Found this on ebay. What you guys think?

Cool Cover 36" x 14" - Universal Air Intake Shield Wrap | eBay


----------



## chilliwhiggerE (Mar 10, 2009)

Summit has a nice variety.

http://www.summitracing.com/search/...c-Adhesive-Backed-Heat-Barriers/?autoview=SKU 

Personally I bought a roll of material at Home Depot that had 1/4 inch foam insulation with adhesive and aluminum on the outside. It was near the insulation and A/C filters. I tried to find the exact product for you to no avail but it is at Home Depot I assure you.


----------



## 87GN06GTO07IRL (Aug 10, 2009)

chilliwhiggerE said:


> Personally I bought a roll of material at Home Depot that had 1/4 inch foam insulation with adhesive and aluminum on the outside. It was near the insulation and A/C filters.
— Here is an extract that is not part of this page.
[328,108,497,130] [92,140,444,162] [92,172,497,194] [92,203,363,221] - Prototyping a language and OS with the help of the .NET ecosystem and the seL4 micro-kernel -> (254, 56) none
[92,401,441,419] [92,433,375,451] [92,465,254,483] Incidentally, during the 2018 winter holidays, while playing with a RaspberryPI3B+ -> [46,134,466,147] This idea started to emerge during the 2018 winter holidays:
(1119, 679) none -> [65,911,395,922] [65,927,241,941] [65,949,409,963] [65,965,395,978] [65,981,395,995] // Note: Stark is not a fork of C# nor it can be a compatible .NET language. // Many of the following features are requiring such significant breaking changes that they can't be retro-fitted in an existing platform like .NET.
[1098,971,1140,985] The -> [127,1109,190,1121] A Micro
I tried to find the exact product for you to no avail but it is at Home Depot I assure you.


I did the same as you. Also bought their heat reflective tape. Helped my Vararam with heat soak big time.


----------



## wferrine (Apr 2, 2011)

Ok guys, so it worked? I guess Ill give that a shot. cheaper option and im always skeptical about some products on ebay.. Thank you.


----------